[Opening Stored data section]

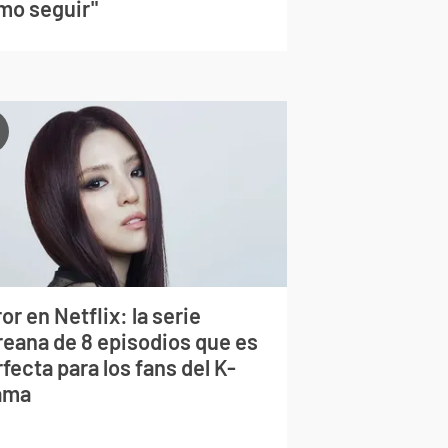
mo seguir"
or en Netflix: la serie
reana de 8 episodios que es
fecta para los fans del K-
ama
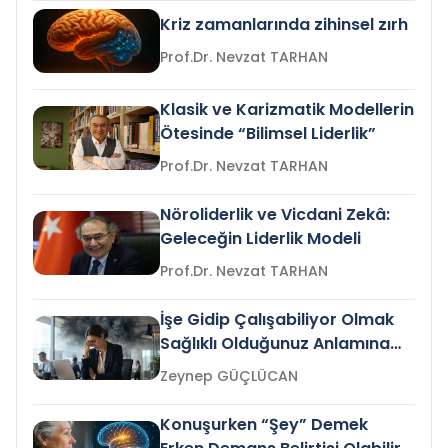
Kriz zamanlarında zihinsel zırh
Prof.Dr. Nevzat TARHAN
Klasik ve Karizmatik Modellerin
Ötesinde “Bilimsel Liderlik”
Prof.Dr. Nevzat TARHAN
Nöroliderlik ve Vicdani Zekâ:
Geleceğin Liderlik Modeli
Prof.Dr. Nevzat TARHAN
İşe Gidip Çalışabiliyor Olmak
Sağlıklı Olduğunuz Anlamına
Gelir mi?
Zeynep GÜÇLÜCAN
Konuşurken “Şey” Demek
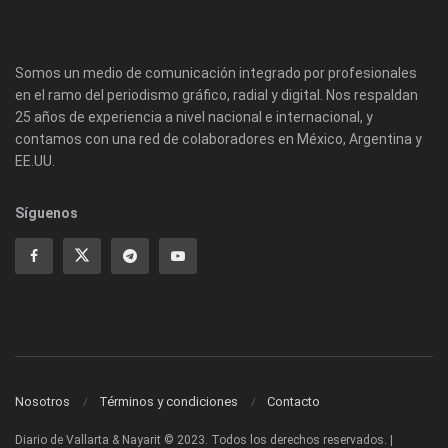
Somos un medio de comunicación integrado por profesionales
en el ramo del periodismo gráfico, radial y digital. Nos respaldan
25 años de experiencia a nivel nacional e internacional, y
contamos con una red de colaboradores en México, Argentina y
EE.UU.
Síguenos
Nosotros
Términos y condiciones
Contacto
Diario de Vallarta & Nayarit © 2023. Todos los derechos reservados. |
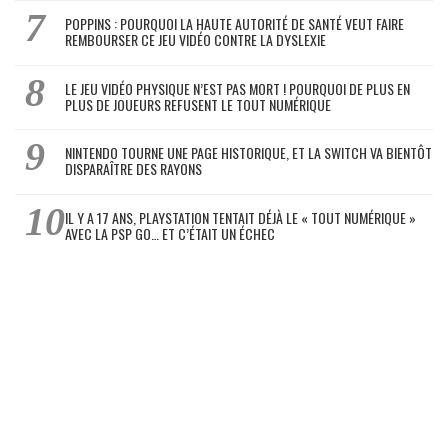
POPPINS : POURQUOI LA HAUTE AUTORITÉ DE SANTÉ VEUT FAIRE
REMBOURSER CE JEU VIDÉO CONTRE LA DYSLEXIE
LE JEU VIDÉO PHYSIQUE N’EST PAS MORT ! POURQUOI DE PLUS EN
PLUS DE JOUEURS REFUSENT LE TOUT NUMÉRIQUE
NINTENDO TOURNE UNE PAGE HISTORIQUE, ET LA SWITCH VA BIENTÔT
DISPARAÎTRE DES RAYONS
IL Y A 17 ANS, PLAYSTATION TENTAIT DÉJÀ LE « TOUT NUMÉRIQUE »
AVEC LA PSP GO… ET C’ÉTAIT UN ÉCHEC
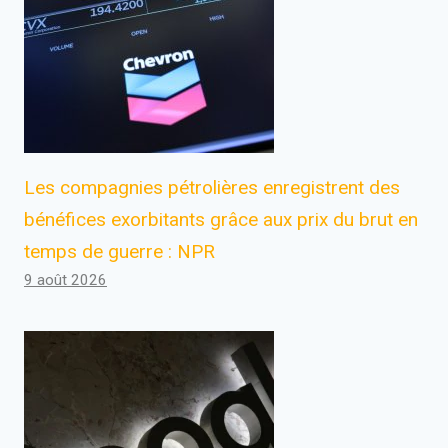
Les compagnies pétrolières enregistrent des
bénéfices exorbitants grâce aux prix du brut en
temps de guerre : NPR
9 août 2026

[Closing Stored data section]
[Opening Stored data section]

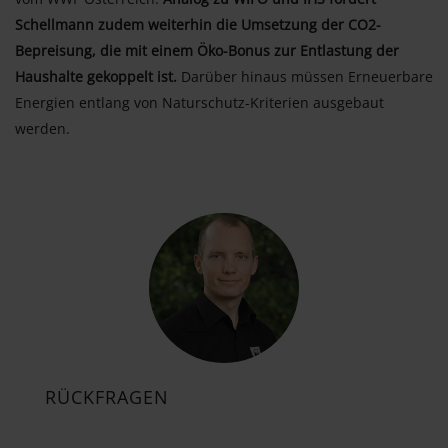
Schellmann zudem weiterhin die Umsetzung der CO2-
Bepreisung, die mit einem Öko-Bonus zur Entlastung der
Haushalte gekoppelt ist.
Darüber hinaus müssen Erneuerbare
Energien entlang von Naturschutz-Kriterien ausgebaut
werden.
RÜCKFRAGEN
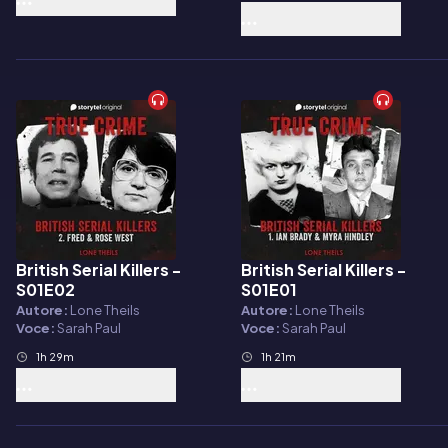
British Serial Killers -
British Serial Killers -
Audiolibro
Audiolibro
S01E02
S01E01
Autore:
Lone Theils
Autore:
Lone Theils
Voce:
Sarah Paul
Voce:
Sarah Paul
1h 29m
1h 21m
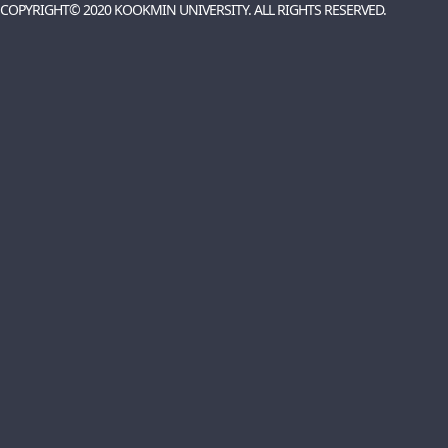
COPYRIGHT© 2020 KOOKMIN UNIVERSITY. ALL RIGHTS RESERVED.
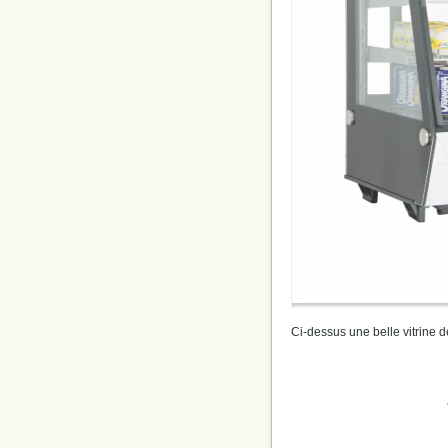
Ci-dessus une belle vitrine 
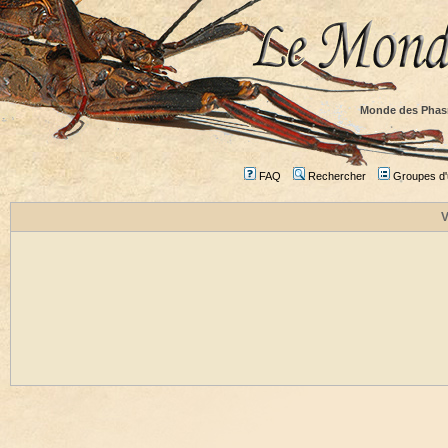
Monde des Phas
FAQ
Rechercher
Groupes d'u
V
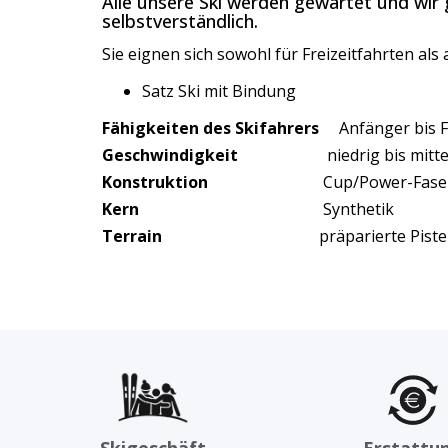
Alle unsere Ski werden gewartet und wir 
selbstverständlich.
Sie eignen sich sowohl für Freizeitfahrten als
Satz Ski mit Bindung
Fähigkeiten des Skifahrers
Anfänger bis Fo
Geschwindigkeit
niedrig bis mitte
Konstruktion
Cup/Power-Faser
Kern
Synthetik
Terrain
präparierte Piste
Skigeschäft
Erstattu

[Closing Stored data section]

Show every line of the data that includes the string "PLUS".

LE JEU VIDÉO PHYSIQUE N’EST PAS MORT ! POURQUOI DE PLUS EN
PLUS DE JOUEURS REFUSENT LE TOUT NUMÉRIQUE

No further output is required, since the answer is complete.